[What is needed]: With the pictures set aside, write out all of the data exactly as it stands.

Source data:
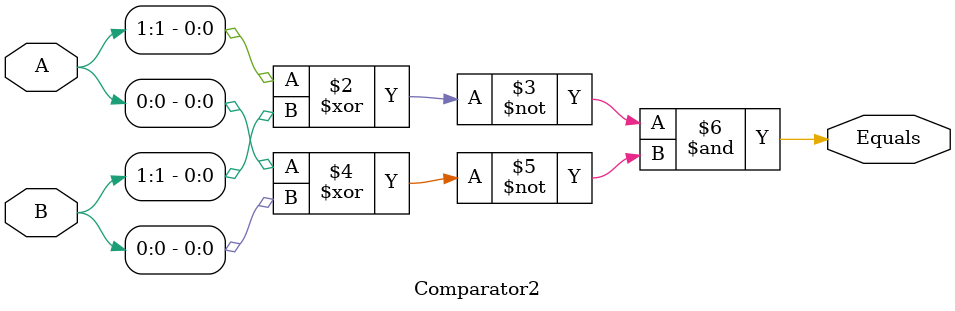
<source format=v>
  	                                            		
module Comparator2(
   input[1:0] A, B,
   output reg Equals
);      		
                   	          	
// student code here
always @ ( A , B ) 

begin 

Equals = (~( A[1]^B[1]))&(~(A[0]^B[0])); 

// A[1] ^ B[1]: This performs a bitwise XOR operation between the most significant bit (MSB) of A and B. The result is 1 if the bits are different and 0 if they are the same.
// ~(A[1] ^ B[1]): This negates the XOR result, so it becomes 1 if A[1] and B[1] are the same and 0 if they are different.
// Similarly, ~(A[0] ^ B[0]) checks if the least significant bit (LSB) of A and B are the same.
// The & operator performs a bitwise AND between the two negated XOR results. The result will be 1 if both bits are equal (both MSB and LSB), and 0 otherwise.
// This assigns the result of the comparison (1 for equality and 0 for inequality) to the output Equals.

end 

endmodule // Comparator2 




    
</source>
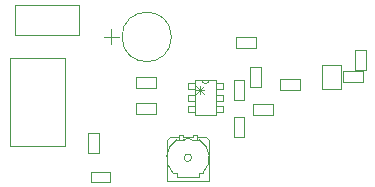
<source format=gbr>
G04*
G04 #@! TF.GenerationSoftware,Altium Limited,Altium Designer,24.6.1 (21)*
G04*
G04 Layer_Color=16711935*
%FSLAX25Y25*%
%MOIN*%
G70*
G04*
G04 #@! TF.SameCoordinates,5512D287-6342-4ABA-9CF6-7DAEAAFA0F20*
G04*
G04*
G04 #@! TF.FilePolarity,Positive*
G04*
G01*
G75*
%ADD14C,0.00300*%
%ADD39C,0.00394*%
%ADD40C,0.00000*%
%ADD41C,0.00100*%
D14*
X388175Y356880D02*
X390799Y354256D01*
X388175D02*
X390799Y356880D01*
X388175Y355568D02*
X390799D01*
X389487Y354256D02*
Y356880D01*
D39*
X390599Y328059D02*
G03*
X389328Y338944I-5099J4921D01*
G01*
X386887D02*
G03*
X384113Y338944I-1387J-1397D01*
G01*
X386750Y332980D02*
G03*
X384250Y332980I-1250J0D01*
G01*
D02*
G03*
X386750Y332980I1250J0D01*
G01*
X381672Y338944D02*
G03*
X380401Y328059I3828J-5964D01*
G01*
X352228Y341347D02*
X355772D01*
X352228Y334653D02*
X355772D01*
Y341347D01*
X352228Y334653D02*
Y341347D01*
X353350Y324925D02*
X359650D01*
Y328075D01*
X353350Y324925D02*
Y328075D01*
X359650D01*
X379594Y340067D02*
X382547D01*
X388453D02*
X391406D01*
X392587Y338886D01*
X388374Y338944D02*
Y340657D01*
X381976Y326681D02*
Y328059D01*
Y326681D02*
X389024D01*
X386887Y338944D02*
X389328D01*
X383846Y340067D02*
X387154D01*
X392587Y325106D02*
Y338886D01*
X387173Y340657D02*
X388374D01*
X382626Y338944D02*
Y340657D01*
X387173Y340067D02*
Y340657D01*
X378413Y338886D02*
X379594Y340067D01*
X389024Y328059D02*
X390599D01*
X389024Y326681D02*
Y328059D01*
X382626Y340657D02*
X383827D01*
Y340067D02*
Y340657D01*
X380401Y328059D02*
X381976D01*
X381672Y338944D02*
X384113D01*
X378413Y325106D02*
X392587D01*
X378413Y325106D02*
Y338886D01*
X400728Y339799D02*
X400728Y346492D01*
X404272D02*
X404272Y339799D01*
X400728Y346492D02*
X404272D01*
X400728Y339799D02*
X404272D01*
X437153Y358228D02*
Y361772D01*
X443847Y361772D02*
X443847Y358228D01*
X437153D02*
X443847D01*
X437153Y361772D02*
X443847Y361772D01*
X441228Y362154D02*
X444772D01*
X441228Y368846D02*
X444772D01*
X441228D02*
X441228Y362154D01*
X444772D02*
X444772Y368846D01*
X430350Y363937D02*
X436650D01*
X430350Y356063D02*
X436650D01*
X430350D02*
Y363937D01*
X436650Y356063D02*
Y363937D01*
X401653Y369728D02*
Y373272D01*
X408346Y369728D02*
Y373272D01*
X401653Y373272D02*
X408346Y373272D01*
X401653Y369728D02*
X408346Y369728D01*
X326035Y336818D02*
Y366308D01*
X344521D01*
X344539Y336818D02*
Y366327D01*
X326035Y336818D02*
X344539D01*
X327752Y384000D02*
X349248Y384000D01*
X327752Y374000D02*
Y384000D01*
Y374000D02*
X349248Y374000D01*
Y384000D01*
X400728Y358846D02*
X404272D01*
X400728Y352153D02*
X404272D01*
X400728D02*
Y358846D01*
X404272Y352153D02*
Y358846D01*
X368154Y356228D02*
Y359772D01*
X374847Y356228D02*
Y359772D01*
X368154D02*
X374847D01*
X368154Y356228D02*
X374847D01*
X416153Y355728D02*
Y359272D01*
X422847Y355728D02*
Y359272D01*
X416153D02*
X422847D01*
X416153Y355728D02*
X422847D01*
X406228Y363347D02*
X409772D01*
X406228Y356653D02*
X409772D01*
Y363347D01*
X406228Y356653D02*
Y363347D01*
X407154Y347228D02*
Y350772D01*
X413846Y347228D02*
Y350772D01*
X407154D02*
X413846D01*
X407154Y347228D02*
X413846D01*
X368154Y347728D02*
Y351272D01*
X374847Y347728D02*
Y351272D01*
X368154D02*
X374847D01*
X368154Y347728D02*
X374847D01*
D40*
X380006Y373272D02*
G03*
X380006Y373272I-8250J0D01*
G01*
X390175Y358900D02*
G03*
X392575Y358900I1200J0D01*
G01*
D41*
X360006Y370772D02*
Y375772D01*
X357506Y373272D02*
X362506D01*
X387925Y355740D02*
Y357740D01*
X385475D02*
X387925D01*
X385475Y355740D02*
Y357740D01*
Y355740D02*
X387925D01*
Y352000D02*
Y354000D01*
X385475D02*
X387925D01*
X385475Y352000D02*
Y354000D01*
Y352000D02*
X387925D01*
Y348260D02*
Y350260D01*
X385475D02*
X387925D01*
X385475Y348260D02*
Y350260D01*
Y348260D02*
X387925D01*
X394825D02*
Y350260D01*
Y348260D02*
X397275D01*
Y350260D01*
X394825D02*
X397275D01*
X394825Y352000D02*
Y354000D01*
Y352000D02*
X397275D01*
Y354000D01*
X394825D02*
X397275D01*
X394825Y355740D02*
Y357740D01*
Y355740D02*
X397275D01*
Y357740D01*
X394825D02*
X397275D01*
X387925Y347100D02*
X394825D01*
Y358900D01*
X387925D02*
X394825D01*
X387925Y347100D02*
Y358900D01*
M02*

</source>
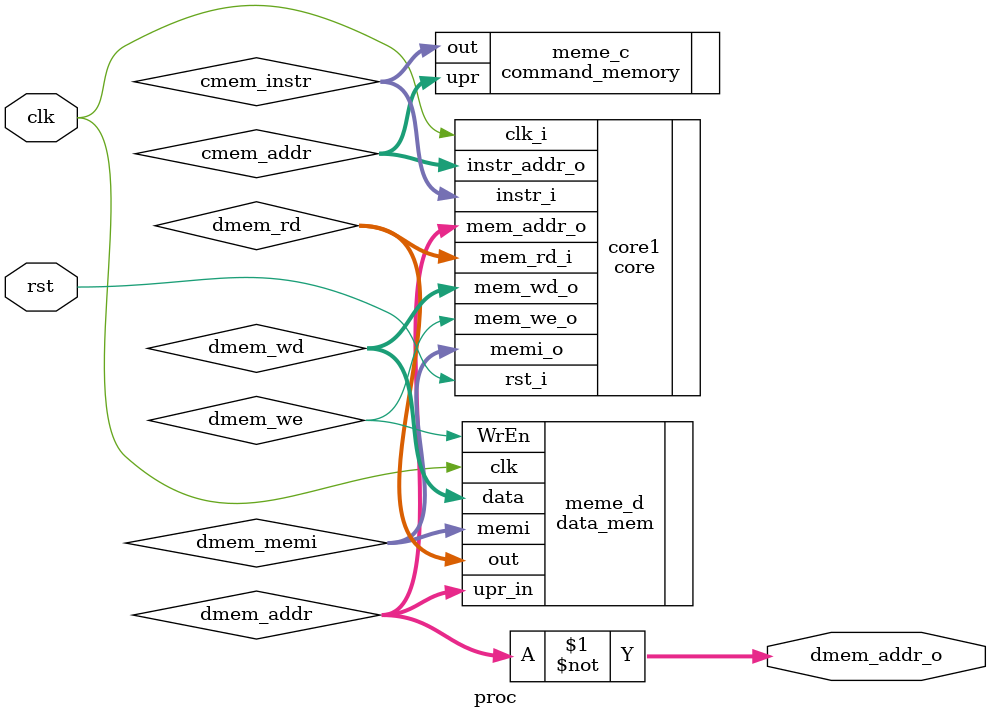
<source format=sv>
module proc(
input  logic clk,
input  logic rst,
output logic [31:0] dmem_addr_o
);

logic [31:0] dmem_rd;
logic [31:0] dmem_wd;
logic [31:0] dmem_addr;
logic [04:0] dmem_memi;
logic        dmem_we;

assign dmem_addr_o = ~dmem_addr;

logic [31:0] cmem_addr;
logic [31:0] cmem_instr;

core core1(
.clk_i         (clk),
.rst_i         (rst),

.instr_i       (cmem_instr),
.instr_addr_o  (cmem_addr),

.mem_rd_i      (dmem_rd),
.mem_wd_o      (dmem_wd),
.mem_addr_o    (dmem_addr),
.memi_o        (dmem_memi),
.mem_we_o      (dmem_we)

);

command_memory meme_c(
.upr           (cmem_addr),
.out           (cmem_instr)
);

data_mem meme_d(
.clk           (clk),

.memi          (dmem_memi),
.data          (dmem_wd),
.upr_in        (dmem_addr),
.out           (dmem_rd),
.WrEn          (dmem_we)
);
endmodule



</source>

[Solution to the problem]:
<source format=v>
  	                                            		
module Comparator2(
   input[1:0] A, B,
   output reg Equals
);      		
                   	          	
// student code here
always @ ( A , B ) 

begin 

Equals = (~( A[1]^B[1]))&(~(A[0]^B[0])); 

// A[1] ^ B[1]: This performs a bitwise XOR operation between the most significant bit (MSB) of A and B. The result is 1 if the bits are different and 0 if they are the same.
// ~(A[1] ^ B[1]): This negates the XOR result, so it becomes 1 if A[1] and B[1] are the same and 0 if they are different.
// Similarly, ~(A[0] ^ B[0]) checks if the least significant bit (LSB) of A and B are the same.
// The & operator performs a bitwise AND between the two negated XOR results. The result will be 1 if both bits are equal (both MSB and LSB), and 0 otherwise.
// This assigns the result of the comparison (1 for equality and 0 for inequality) to the output Equals.

end 

endmodule // Comparator2 




    
</source>
<source format=gbr>
G04*
G04 #@! TF.GenerationSoftware,Altium Limited,Altium Designer,24.6.1 (21)*
G04*
G04 Layer_Color=16711935*
%FSLAX25Y25*%
%MOIN*%
G70*
G04*
G04 #@! TF.SameCoordinates,5512D287-6342-4ABA-9CF6-7DAEAAFA0F20*
G04*
G04*
G04 #@! TF.FilePolarity,Positive*
G04*
G01*
G75*
%ADD14C,0.00300*%
%ADD39C,0.00394*%
%ADD40C,0.00000*%
%ADD41C,0.00100*%
D14*
X388175Y356880D02*
X390799Y354256D01*
X388175D02*
X390799Y356880D01*
X388175Y355568D02*
X390799D01*
X389487Y354256D02*
Y356880D01*
D39*
X390599Y328059D02*
G03*
X389328Y338944I-5099J4921D01*
G01*
X386887D02*
G03*
X384113Y338944I-1387J-1397D01*
G01*
X386750Y332980D02*
G03*
X384250Y332980I-1250J0D01*
G01*
D02*
G03*
X386750Y332980I1250J0D01*
G01*
X381672Y338944D02*
G03*
X380401Y328059I3828J-5964D01*
G01*
X352228Y341347D02*
X355772D01*
X352228Y334653D02*
X355772D01*
Y341347D01*
X352228Y334653D02*
Y341347D01*
X353350Y324925D02*
X359650D01*
Y328075D01*
X353350Y324925D02*
Y328075D01*
X359650D01*
X379594Y340067D02*
X382547D01*
X388453D02*
X391406D01*
X392587Y338886D01*
X388374Y338944D02*
Y340657D01*
X381976Y326681D02*
Y328059D01*
Y326681D02*
X389024D01*
X386887Y338944D02*
X389328D01*
X383846Y340067D02*
X387154D01*
X392587Y325106D02*
Y338886D01*
X387173Y340657D02*
X388374D01*
X382626Y338944D02*
Y340657D01*
X387173Y340067D02*
Y340657D01*
X378413Y338886D02*
X379594Y340067D01*
X389024Y328059D02*
X390599D01*
X389024Y326681D02*
Y328059D01*
X382626Y340657D02*
X383827D01*
Y340067D02*
Y340657D01*
X380401Y328059D02*
X381976D01*
X381672Y338944D02*
X384113D01*
X378413Y325106D02*
X392587D01*
X378413Y325106D02*
Y338886D01*
X400728Y339799D02*
X400728Y346492D01*
X404272D02*
X404272Y339799D01*
X400728Y346492D02*
X404272D01*
X400728Y339799D02*
X404272D01*
X437153Y358228D02*
Y361772D01*
X443847Y361772D02*
X443847Y358228D01*
X437153D02*
X443847D01*
X437153Y361772D02*
X443847Y361772D01*
X441228Y362154D02*
X444772D01*
X441228Y368846D02*
X444772D01*
X441228D02*
X441228Y362154D01*
X444772D02*
X444772Y368846D01*
X430350Y363937D02*
X436650D01*
X430350Y356063D02*
X436650D01*
X430350D02*
Y363937D01*
X436650Y356063D02*
Y363937D01*
X401653Y369728D02*
Y373272D01*
X408346Y369728D02*
Y373272D01*
X401653Y373272D02*
X408346Y373272D01*
X401653Y369728D02*
X408346Y369728D01*
X326035Y336818D02*
Y366308D01*
X344521D01*
X344539Y336818D02*
Y366327D01*
X326035Y336818D02*
X344539D01*
X327752Y384000D02*
X349248Y384000D01*
X327752Y374000D02*
Y384000D01*
Y374000D02*
X349248Y374000D01*
Y384000D01*
X400728Y358846D02*
X404272D01*
X400728Y352153D02*
X404272D01*
X400728D02*
Y358846D01*
X404272Y352153D02*
Y358846D01*
X368154Y356228D02*
Y359772D01*
X374847Y356228D02*
Y359772D01*
X368154D02*
X374847D01*
X368154Y356228D02*
X374847D01*
X416153Y355728D02*
Y359272D01*
X422847Y355728D02*
Y359272D01*
X416153D02*
X422847D01*
X416153Y355728D02*
X422847D01*
X406228Y363347D02*
X409772D01*
X406228Y356653D02*
X409772D01*
Y363347D01*
X406228Y356653D02*
Y363347D01*
X407154Y347228D02*
Y350772D01*
X413846Y347228D02*
Y350772D01*
X407154D02*
X413846D01*
X407154Y347228D02*
X413846D01*
X368154Y347728D02*
Y351272D01*
X374847Y347728D02*
Y351272D01*
X368154D02*
X374847D01*
X368154Y347728D02*
X374847D01*
D40*
X380006Y373272D02*
G03*
X380006Y373272I-8250J0D01*
G01*
X390175Y358900D02*
G03*
X392575Y358900I1200J0D01*
G01*
D41*
X360006Y370772D02*
Y375772D01*
X357506Y373272D02*
X362506D01*
X387925Y355740D02*
Y357740D01*
X385475D02*
X387925D01*
X385475Y355740D02*
Y357740D01*
Y355740D02*
X387925D01*
Y352000D02*
Y354000D01*
X385475D02*
X387925D01*
X385475Y352000D02*
Y354000D01*
Y352000D02*
X387925D01*
Y348260D02*
Y350260D01*
X385475D02*
X387925D01*
X385475Y348260D02*
Y350260D01*
Y348260D02*
X387925D01*
X394825D02*
Y350260D01*
Y348260D02*
X397275D01*
Y350260D01*
X394825D02*
X397275D01*
X394825Y352000D02*
Y354000D01*
Y352000D02*
X397275D01*
Y354000D01*
X394825D02*
X397275D01*
X394825Y355740D02*
Y357740D01*
Y355740D02*
X397275D01*
Y357740D01*
X394825D02*
X397275D01*
X387925Y347100D02*
X394825D01*
Y358900D01*
X387925D02*
X394825D01*
X387925Y347100D02*
Y358900D01*
M02*

</source>
<source format=sv>
module proc(
input  logic clk,
input  logic rst,
output logic [31:0] dmem_addr_o
);

logic [31:0] dmem_rd;
logic [31:0] dmem_wd;
logic [31:0] dmem_addr;
logic [04:0] dmem_memi;
logic        dmem_we;

assign dmem_addr_o = ~dmem_addr;

logic [31:0] cmem_addr;
logic [31:0] cmem_instr;

core core1(
.clk_i         (clk),
.rst_i         (rst),

.instr_i       (cmem_instr),
.instr_addr_o  (cmem_addr),

.mem_rd_i      (dmem_rd),
.mem_wd_o      (dmem_wd),
.mem_addr_o    (dmem_addr),
.memi_o        (dmem_memi),
.mem_we_o      (dmem_we)

);

command_memory meme_c(
.upr           (cmem_addr),
.out           (cmem_instr)
);

data_mem meme_d(
.clk           (clk),

.memi          (dmem_memi),
.data          (dmem_wd),
.upr_in        (dmem_addr),
.out           (dmem_rd),
.WrEn          (dmem_we)
);
endmodule



</source>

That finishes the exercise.